== GIVEN TEXT ==

--------

I prefer to use the tiller incrementally, that is to only pull a little in the direction you want her to go and then let off the pressure on the tiller, and continue through a tack, than throwing the tiller hard to lee
Our boat will sail itself on a course a bit higher than a beam reach and we can actually modify the course by adjusting the centerboard.? Try this sometime in winds less than 15 as it is pretty cool when your boat will easily sail itself.? Also, as the wind increases you want flatter sails, rather than baggy, so using tightening the outhaul on the main is a good idea as is getting new a new main sail.
In terms of rigging and checking the pressure there is a device called a Loos gauge that somehow reads the tension in the wire.? A fairly tight fore stay and back stay will help the leading edge of the jib from sagging and will also add speed and better upwind performance from the sails.? Also to consider is that if it is blowing 18+ when you leave the dock you should put a reef in the main sail, the second reef point if it is really dangerous.? With one reef and a balanced furled jib we have been out in some stinky conditions (< 40) and stayed a lot flatter (with less weather helm) and still had full hull speed more comfortably.
Frankly though, a boat with lee helm is a much bigger problem than a boat with a bit of weather helm.? You always need to let out the main in big gusts and you can even adjust the jib accordingly when you see them coming.? But the T27 at roughly 3 1/2 tons can take a good bit of wind before the rail gets in the water.

--------

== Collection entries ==
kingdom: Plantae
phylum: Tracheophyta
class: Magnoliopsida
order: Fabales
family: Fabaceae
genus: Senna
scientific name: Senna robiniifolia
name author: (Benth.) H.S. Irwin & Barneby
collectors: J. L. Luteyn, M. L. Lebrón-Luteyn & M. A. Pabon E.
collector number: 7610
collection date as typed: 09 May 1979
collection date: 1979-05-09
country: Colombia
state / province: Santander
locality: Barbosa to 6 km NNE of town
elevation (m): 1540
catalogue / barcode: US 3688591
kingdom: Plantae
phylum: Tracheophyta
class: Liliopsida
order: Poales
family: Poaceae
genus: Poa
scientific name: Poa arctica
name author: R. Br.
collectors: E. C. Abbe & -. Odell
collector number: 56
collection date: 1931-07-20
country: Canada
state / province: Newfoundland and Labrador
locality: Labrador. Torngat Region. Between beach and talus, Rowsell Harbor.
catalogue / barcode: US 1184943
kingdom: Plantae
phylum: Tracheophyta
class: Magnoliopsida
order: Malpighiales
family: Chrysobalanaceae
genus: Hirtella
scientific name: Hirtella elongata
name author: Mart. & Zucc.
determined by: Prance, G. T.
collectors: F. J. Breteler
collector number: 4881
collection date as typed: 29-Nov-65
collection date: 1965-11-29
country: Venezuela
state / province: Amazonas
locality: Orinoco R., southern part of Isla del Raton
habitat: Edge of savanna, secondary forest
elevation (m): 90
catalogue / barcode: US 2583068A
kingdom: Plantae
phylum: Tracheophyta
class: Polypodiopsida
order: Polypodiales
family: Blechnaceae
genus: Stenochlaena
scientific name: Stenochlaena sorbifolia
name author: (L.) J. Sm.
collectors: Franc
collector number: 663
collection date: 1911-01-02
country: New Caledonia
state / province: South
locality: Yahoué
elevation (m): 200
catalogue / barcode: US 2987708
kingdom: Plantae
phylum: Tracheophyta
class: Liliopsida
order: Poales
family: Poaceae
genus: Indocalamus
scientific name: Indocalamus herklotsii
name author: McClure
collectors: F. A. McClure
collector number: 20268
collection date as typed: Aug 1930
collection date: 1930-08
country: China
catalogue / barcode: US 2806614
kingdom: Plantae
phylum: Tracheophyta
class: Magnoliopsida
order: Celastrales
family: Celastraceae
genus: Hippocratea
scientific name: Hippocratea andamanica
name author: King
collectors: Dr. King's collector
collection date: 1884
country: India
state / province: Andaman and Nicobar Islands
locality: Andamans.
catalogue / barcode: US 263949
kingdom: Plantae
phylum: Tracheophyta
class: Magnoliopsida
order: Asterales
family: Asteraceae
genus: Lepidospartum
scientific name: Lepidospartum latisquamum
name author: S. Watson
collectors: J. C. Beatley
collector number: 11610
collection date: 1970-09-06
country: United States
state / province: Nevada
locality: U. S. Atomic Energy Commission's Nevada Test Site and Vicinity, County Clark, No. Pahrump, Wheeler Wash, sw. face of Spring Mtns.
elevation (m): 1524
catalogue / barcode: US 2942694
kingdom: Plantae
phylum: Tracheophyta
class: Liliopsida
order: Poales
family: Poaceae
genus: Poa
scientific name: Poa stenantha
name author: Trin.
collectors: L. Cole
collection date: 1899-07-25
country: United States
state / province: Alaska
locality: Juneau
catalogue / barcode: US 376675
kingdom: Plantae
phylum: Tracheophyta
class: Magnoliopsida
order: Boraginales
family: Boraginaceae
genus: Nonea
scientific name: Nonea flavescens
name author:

--------

== INSTRUCTIONS FOR THE TASK ==
According to the sailing advice, what device reads the tension in the rigging wire? None of the items is needed here.

== ANSWER FOR THIS EXERCISE ==
A Loos gauge.